DO NOT GET your youngest ready tomorrow. - Just leave him to deal with.

dreamingbohemian · 19/01/2015 10:03

I agree with MrTumbles and Muse -- if you want him to be SAHP to the extent you are not willing to do a single thing re getting the kids out to school (not even 10 minutes of prep the night before) then also expecting him to work PT is not very reasonable. I work from home and in the winter especially, sick kids eat up a huge amount of time. I assume he does all the cooking, shopping, in-between cleaning, laundry, etc., 2x school runs twice a day.

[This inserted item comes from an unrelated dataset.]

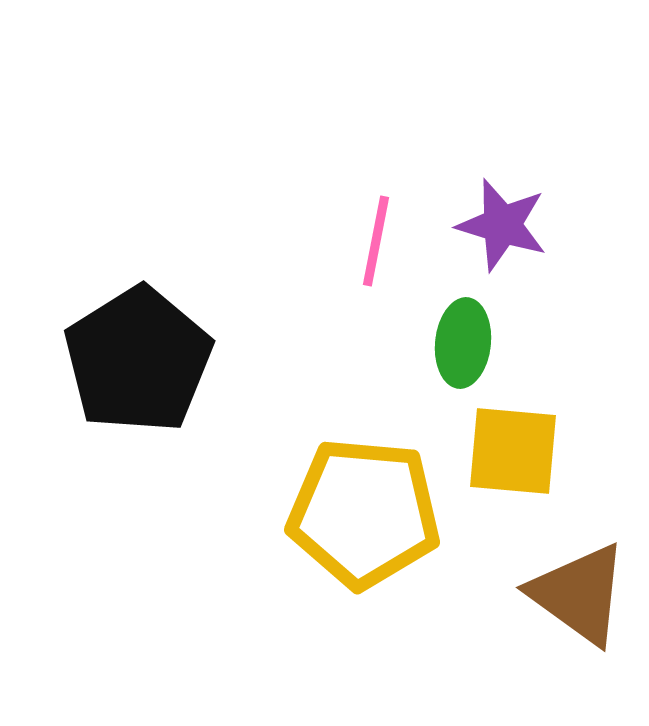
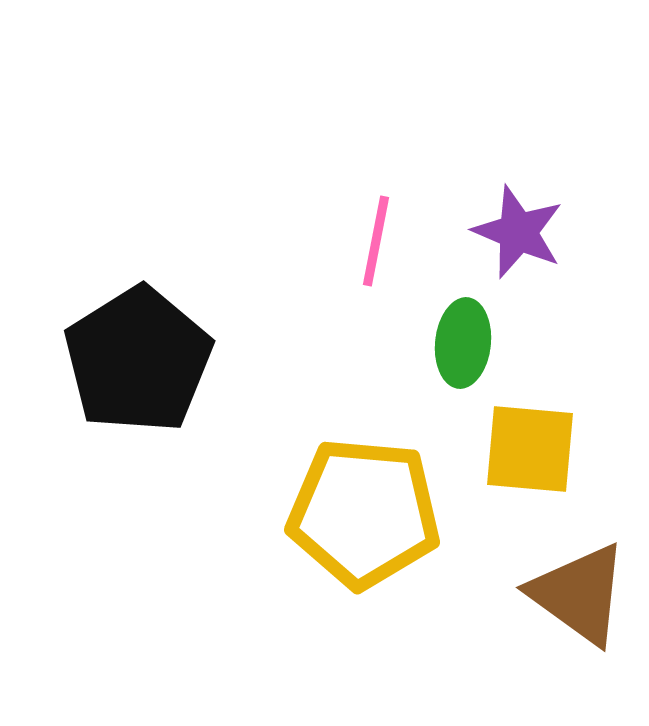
purple star: moved 16 px right, 7 px down; rotated 6 degrees clockwise
yellow square: moved 17 px right, 2 px up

Yes he will have some time but it's hard to get work off the ground when you can't work on it regularly and predictably for a good chunk of time.

I still think it's unreasonable for him to ask you to get up earlier, but I think it would be fair for you to do some prep the night before, and then he does everything to actually get them ready and to school in the morning.

RoastitBubblyJocks · 19/01/2015 10:04

SAHP is being unreasonable. But agree they don't sound happy, maybe a rethink to the SAHP role is needed. Where you cut back to 4 days and they can work more?

yellowdinosauragain · 19/01/2015 10:04

Doyen = different

Clutterbugsmum · 19/01/2015 10:09

Why is it everytime someone posts about a SAHP and that parent is male do they have a cleaner, child in childcare 2 or 3 times a week and the working parent still does 50% childcare/cleaning while at home.

Sorry your DH is not a SAHP is his a person who doesn't want to work. If your are a SAHP then you 'job' is to look after family and home not palm that of to other people.

He is being unreasonable. If he doesn't want to do the SAHP thing then he can get a job.

I'm a SAHM and have been since I had my first and I do all the things that relate to family and home Dh works long hours and is on call every other week. But I do not do anything after the children are home from school now, and before other cooking tea then and tiding up after dinner then I do not do any work. I don't do housework at the weekend.